DSC_0147As some of you might know I’ve been playing Dragon Age Inquisition since December and the Jaws of Hakkon (DLC) since my birthday in April. I love the game, so much. I’ve loved Dragon Age since it came out and I’ve loved every new game they’ve released (yes, even Dragon Age 2).

When I got Jaws of Hakkon I was sooo happy, there was MOAR to play and it was made for characters higher than level 20 (when the game ends your character tends to be level 20-21, or mine were). I played the DLC with my mage, a heartbroken elf (if you play the Solas romance option you’ll kinda guess what happened here) and found it exciting to find some resistance from the creatures and things that you meet in the Frostback Basin. There were many occasion where I ran away so as to not get killed (RUN AWAY is a great option to not having to reload this game, especially since I suck at saving) and at the end of the DLC most enemies were my level and a match, but not impossible. I did fear the final boss though… I mean: FINAL BOSS. *doomsday music.*

I felt that that encounter was kinda hyped by everyone you met in the game, or maybe it was all me and how I get sucked in into these things (games, books, film – I’ve even snapped at hubs after reading a very emotional passage in a book, he had done nothing, I just had ALL THE FEELS!).

Aaaanyway, there I was, all ready for the last battle (frost resistant armour all around and fire damage etc on the weaponry) and when I finally get the nerve to fight I find that it’s TWO (2!) levels beneath me and not such a big ass fight after all…

I killed it dead on the first try and that was that.
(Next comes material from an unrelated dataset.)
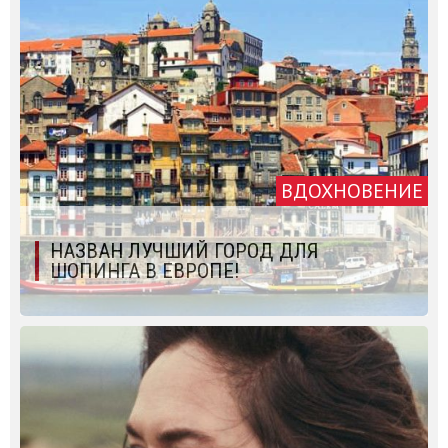
ВДОХНОВЕНИЕ
НАЗВАН ЛУЧШИЙ ГОРОД ДЛЯ
ШОПИНГА В ЕВРОПЕ!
So excite. Not.

I love the story line in Jaws of Hakkon: I love the area, the characters and creatures… what I don’t like is that there are Gurgut (giant lizards) with higher level than the final boss. Or maybe not Gurgut, but there are Rift demons that are. And that kinda sucks… As it is now I don’t know if I’ll be able to replay it anytime soon. Meh.

Anyhow, this is one of the craziest weeks at work (confirmation this weekend) and I feel out of energy. Guess I’ll just have to suck it up and get through it. And hope I get the energy to write, at least a little.